- _Exercise details_
Include in the reply only the lines from the start of the data below through the line containing "New Graduate Student Organization", reproduced exactly and with no pictures.
START Data supplied
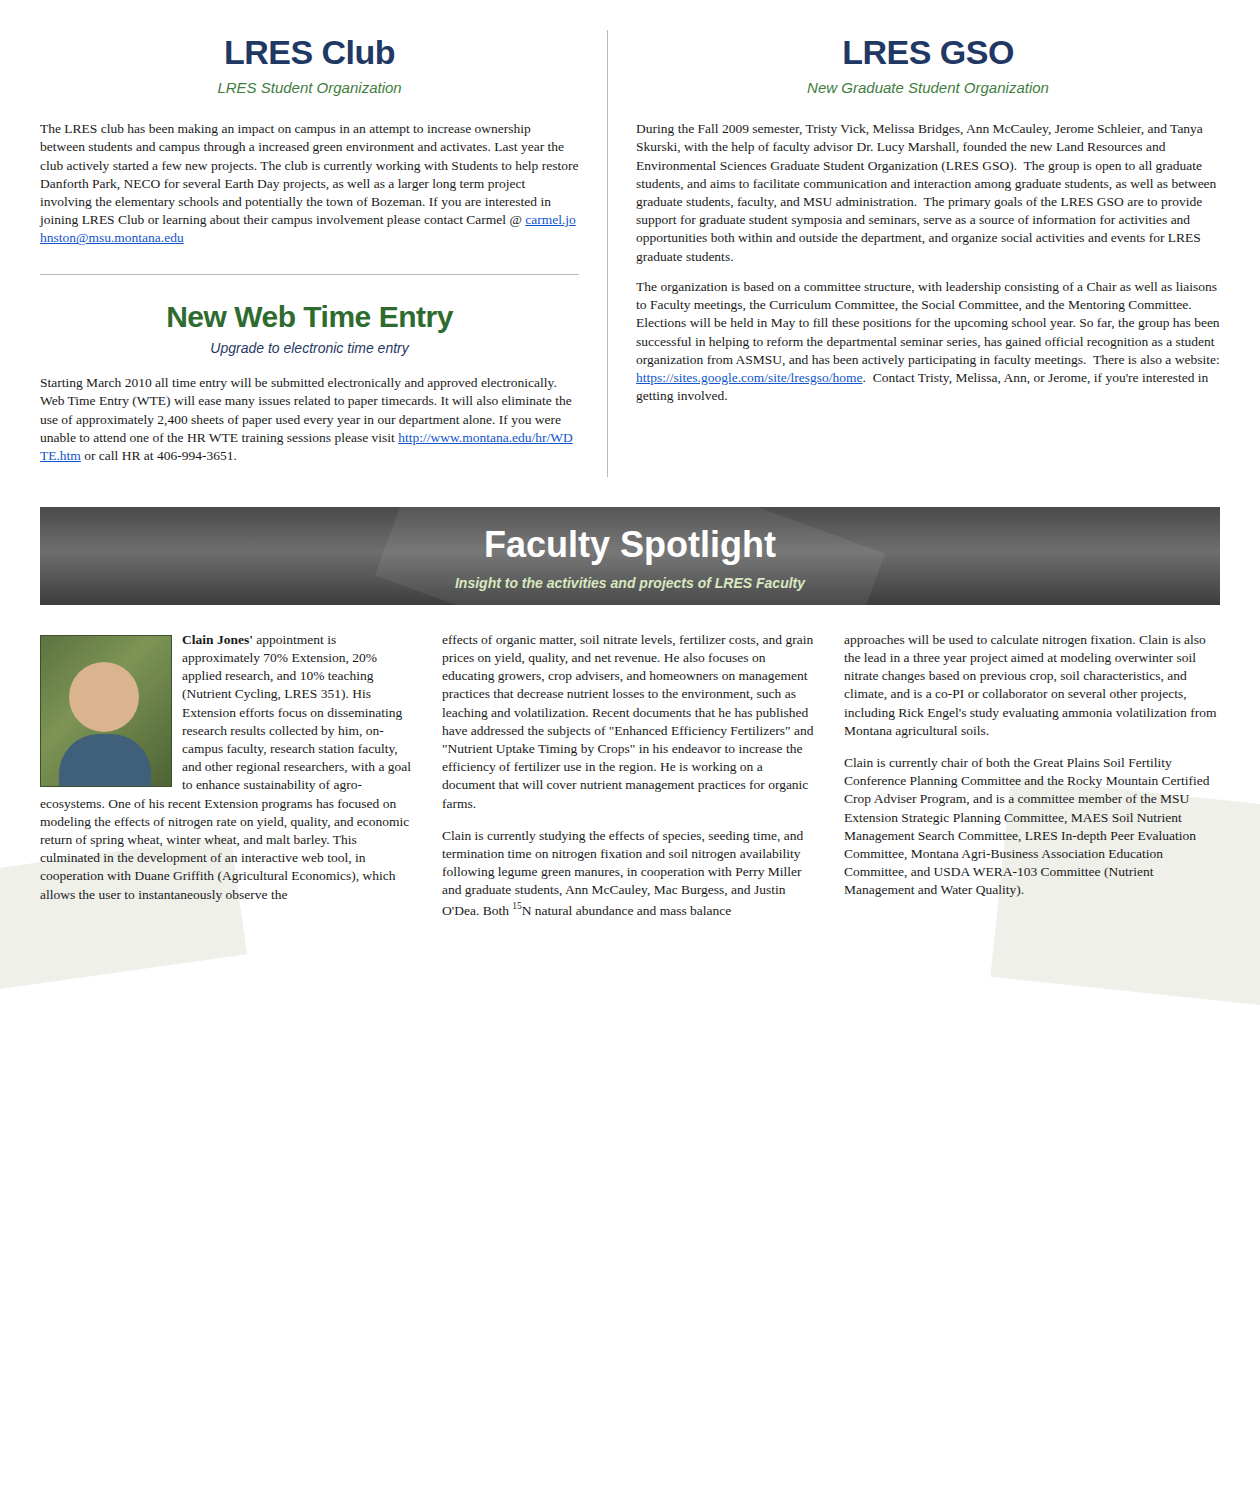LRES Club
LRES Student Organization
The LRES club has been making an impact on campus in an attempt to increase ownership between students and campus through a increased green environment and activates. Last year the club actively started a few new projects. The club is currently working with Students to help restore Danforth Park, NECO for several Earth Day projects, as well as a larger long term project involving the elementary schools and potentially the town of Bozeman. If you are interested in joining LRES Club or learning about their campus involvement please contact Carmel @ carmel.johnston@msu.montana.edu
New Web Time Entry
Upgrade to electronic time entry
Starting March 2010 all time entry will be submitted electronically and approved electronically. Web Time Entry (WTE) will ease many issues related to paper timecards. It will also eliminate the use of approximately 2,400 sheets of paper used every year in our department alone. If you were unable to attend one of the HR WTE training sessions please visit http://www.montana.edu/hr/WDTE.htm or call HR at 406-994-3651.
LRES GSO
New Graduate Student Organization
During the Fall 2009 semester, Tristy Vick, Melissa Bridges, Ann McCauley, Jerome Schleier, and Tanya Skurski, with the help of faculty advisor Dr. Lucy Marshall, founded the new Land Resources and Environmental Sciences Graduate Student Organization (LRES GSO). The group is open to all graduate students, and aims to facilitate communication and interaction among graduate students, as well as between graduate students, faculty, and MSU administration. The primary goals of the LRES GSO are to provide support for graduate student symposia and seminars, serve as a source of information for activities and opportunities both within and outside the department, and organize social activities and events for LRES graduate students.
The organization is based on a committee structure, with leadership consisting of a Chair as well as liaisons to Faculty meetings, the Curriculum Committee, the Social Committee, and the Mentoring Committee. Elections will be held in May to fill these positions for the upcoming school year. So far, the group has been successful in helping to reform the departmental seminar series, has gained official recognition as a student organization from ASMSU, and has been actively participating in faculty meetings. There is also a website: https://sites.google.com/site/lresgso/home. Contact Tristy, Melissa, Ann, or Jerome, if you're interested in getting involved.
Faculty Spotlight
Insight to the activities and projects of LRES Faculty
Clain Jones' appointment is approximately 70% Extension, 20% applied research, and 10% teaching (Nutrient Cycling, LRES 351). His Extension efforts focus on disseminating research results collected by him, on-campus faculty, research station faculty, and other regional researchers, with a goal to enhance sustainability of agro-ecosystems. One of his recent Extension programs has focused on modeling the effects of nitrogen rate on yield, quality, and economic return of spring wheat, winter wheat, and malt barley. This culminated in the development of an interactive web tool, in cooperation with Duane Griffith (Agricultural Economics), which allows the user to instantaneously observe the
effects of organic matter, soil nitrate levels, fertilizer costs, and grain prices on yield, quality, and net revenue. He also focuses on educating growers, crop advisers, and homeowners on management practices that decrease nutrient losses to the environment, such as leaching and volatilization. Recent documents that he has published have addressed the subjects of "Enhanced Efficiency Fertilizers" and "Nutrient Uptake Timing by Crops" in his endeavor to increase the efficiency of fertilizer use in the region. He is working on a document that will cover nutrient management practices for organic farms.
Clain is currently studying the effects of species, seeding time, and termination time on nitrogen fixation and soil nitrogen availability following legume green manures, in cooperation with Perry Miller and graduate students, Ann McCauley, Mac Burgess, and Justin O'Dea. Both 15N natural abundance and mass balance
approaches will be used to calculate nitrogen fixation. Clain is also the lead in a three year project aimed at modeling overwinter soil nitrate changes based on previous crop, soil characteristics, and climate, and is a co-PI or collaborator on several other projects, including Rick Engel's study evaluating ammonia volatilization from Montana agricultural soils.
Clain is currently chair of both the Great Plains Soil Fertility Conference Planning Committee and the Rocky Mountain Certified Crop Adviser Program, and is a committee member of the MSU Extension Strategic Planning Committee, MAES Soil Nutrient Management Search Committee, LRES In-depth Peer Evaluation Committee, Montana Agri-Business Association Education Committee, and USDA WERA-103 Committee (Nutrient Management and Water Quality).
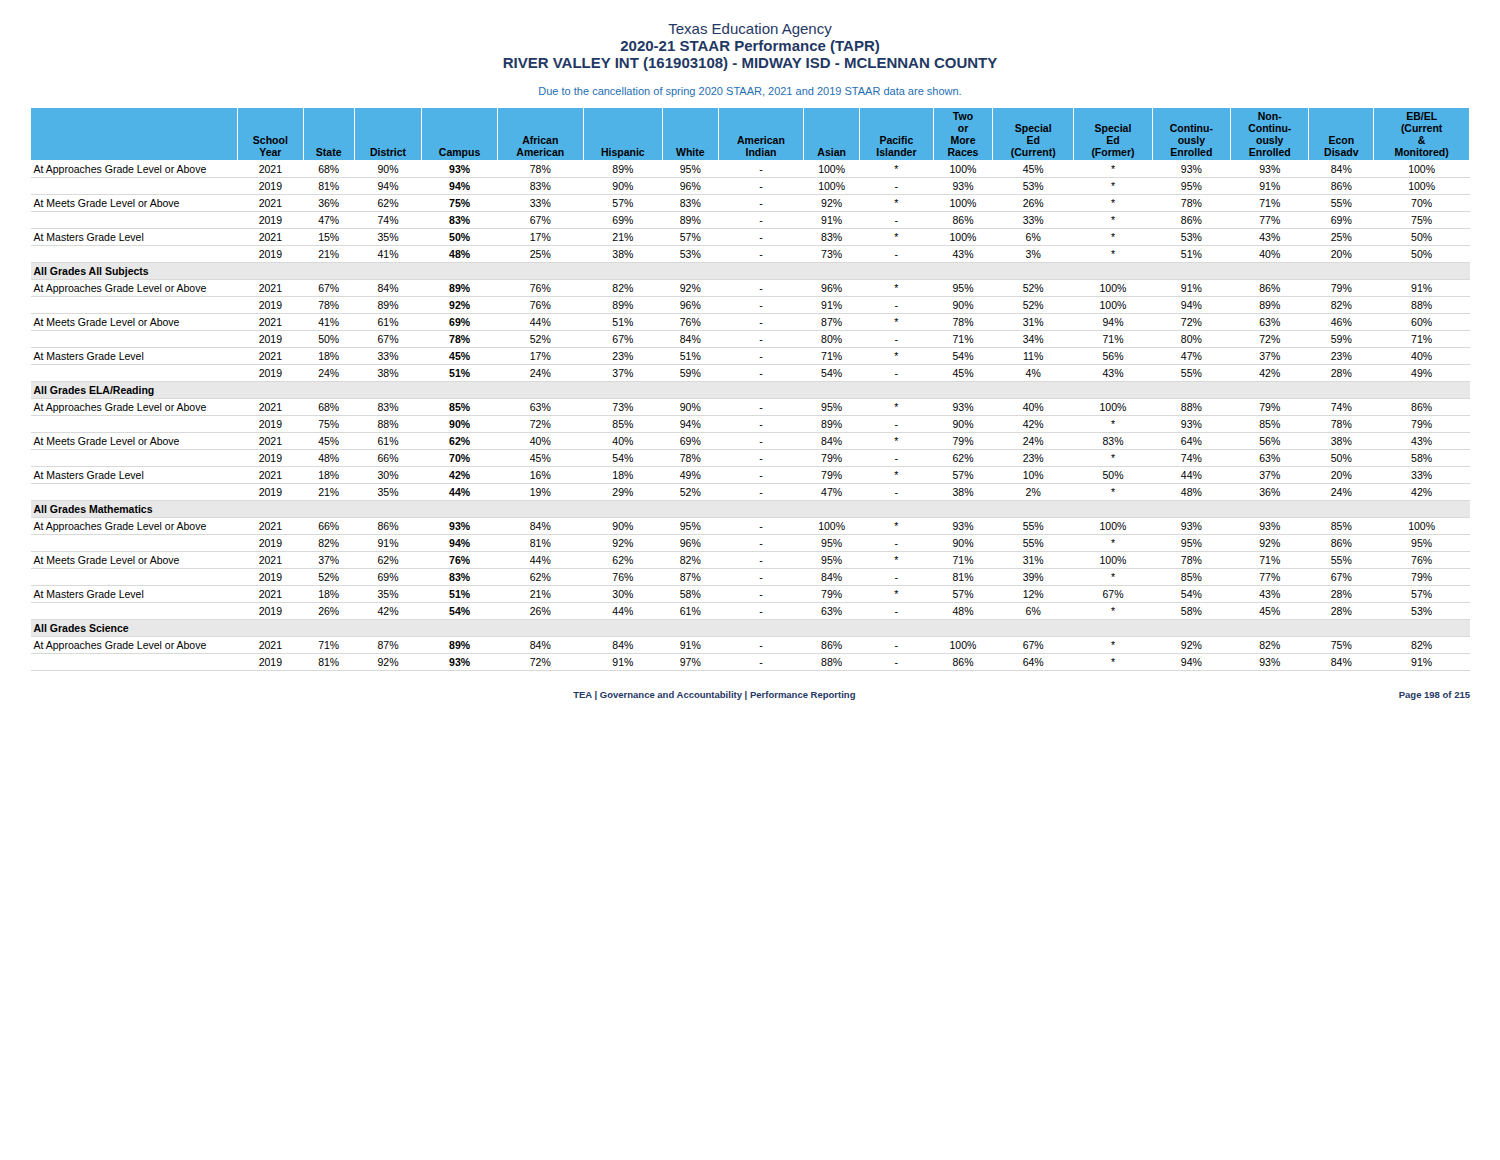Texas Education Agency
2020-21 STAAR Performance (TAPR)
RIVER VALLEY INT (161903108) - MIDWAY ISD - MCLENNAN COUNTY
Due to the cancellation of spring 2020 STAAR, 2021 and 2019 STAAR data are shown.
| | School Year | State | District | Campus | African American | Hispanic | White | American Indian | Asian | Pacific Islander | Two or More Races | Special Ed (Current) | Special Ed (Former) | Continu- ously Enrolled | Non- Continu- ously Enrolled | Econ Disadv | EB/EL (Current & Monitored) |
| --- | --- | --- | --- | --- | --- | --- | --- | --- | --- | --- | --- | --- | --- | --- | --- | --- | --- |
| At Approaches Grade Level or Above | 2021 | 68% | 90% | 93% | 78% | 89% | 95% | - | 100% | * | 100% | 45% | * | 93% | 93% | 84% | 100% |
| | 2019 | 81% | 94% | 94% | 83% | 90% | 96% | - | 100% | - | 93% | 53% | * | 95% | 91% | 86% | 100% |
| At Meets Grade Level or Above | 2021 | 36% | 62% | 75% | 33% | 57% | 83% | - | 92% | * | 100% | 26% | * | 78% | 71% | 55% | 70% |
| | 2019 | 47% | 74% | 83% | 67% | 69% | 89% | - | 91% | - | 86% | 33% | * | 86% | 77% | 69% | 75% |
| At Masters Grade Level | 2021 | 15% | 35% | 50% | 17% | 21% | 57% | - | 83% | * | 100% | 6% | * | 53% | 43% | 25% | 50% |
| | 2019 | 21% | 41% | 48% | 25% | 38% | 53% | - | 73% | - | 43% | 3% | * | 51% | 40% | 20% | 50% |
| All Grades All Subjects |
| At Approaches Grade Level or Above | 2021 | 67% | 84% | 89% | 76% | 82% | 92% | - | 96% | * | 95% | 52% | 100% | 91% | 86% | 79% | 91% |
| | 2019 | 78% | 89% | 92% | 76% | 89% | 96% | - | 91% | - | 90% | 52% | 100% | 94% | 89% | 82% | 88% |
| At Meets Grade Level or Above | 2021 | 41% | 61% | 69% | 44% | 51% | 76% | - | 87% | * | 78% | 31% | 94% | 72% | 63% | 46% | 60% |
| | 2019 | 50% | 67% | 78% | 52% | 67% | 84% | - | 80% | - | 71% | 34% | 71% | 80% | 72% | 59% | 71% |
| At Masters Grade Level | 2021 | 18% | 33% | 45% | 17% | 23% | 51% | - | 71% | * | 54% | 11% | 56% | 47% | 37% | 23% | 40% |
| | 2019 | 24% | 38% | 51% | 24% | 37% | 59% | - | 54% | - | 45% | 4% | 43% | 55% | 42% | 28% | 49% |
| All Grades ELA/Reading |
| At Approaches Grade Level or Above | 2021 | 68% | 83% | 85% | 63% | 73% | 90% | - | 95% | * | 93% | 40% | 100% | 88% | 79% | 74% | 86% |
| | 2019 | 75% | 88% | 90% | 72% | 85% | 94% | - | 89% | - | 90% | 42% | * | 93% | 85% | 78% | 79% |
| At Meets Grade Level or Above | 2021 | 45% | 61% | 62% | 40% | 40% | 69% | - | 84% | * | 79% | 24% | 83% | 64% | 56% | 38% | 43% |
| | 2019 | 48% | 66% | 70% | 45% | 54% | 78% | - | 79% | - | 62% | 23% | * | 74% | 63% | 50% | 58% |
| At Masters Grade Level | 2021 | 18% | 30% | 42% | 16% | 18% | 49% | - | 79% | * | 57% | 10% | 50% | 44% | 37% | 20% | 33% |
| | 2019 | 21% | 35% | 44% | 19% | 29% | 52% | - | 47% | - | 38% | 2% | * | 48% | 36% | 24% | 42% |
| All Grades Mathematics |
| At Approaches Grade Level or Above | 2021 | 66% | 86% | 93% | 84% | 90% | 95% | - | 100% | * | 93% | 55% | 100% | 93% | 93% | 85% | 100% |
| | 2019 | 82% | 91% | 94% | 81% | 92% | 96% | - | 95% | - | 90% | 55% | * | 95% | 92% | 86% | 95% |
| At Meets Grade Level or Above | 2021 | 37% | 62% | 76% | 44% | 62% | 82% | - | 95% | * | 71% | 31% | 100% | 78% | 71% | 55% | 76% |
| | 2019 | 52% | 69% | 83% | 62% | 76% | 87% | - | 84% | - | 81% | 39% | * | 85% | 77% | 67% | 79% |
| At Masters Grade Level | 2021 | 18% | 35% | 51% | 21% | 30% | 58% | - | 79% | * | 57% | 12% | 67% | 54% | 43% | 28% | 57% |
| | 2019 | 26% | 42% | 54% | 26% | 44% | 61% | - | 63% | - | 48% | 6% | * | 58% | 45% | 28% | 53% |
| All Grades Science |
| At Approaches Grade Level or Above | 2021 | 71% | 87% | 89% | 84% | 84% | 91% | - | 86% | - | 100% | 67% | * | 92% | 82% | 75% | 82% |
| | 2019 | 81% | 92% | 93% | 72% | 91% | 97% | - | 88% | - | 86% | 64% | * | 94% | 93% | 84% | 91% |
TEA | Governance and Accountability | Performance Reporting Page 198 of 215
END Data supplied
- _Task solution_
LRES Club
LRES Student Organization
The LRES club has been making an impact on campus in an attempt to increase ownership between students and campus through a increased green environment and activates. Last year the club actively started a few new projects. The club is currently working with Students to help restore Danforth Park, NECO for several Earth Day projects, as well as a larger long term project involving the elementary schools and potentially the town of Bozeman. If you are interested in joining LRES Club or learning about their campus involvement please contact Carmel @ carmel.johnston@msu.montana.edu
New Web Time Entry
Upgrade to electronic time entry
Starting March 2010 all time entry will be submitted electronically and approved electronically. Web Time Entry (WTE) will ease many issues related to paper timecards. It will also eliminate the use of approximately 2,400 sheets of paper used every year in our department alone. If you were unable to attend one of the HR WTE training sessions please visit http://www.montana.edu/hr/WDTE.htm or call HR at 406-994-3651.
LRES GSO
New Graduate Student Organization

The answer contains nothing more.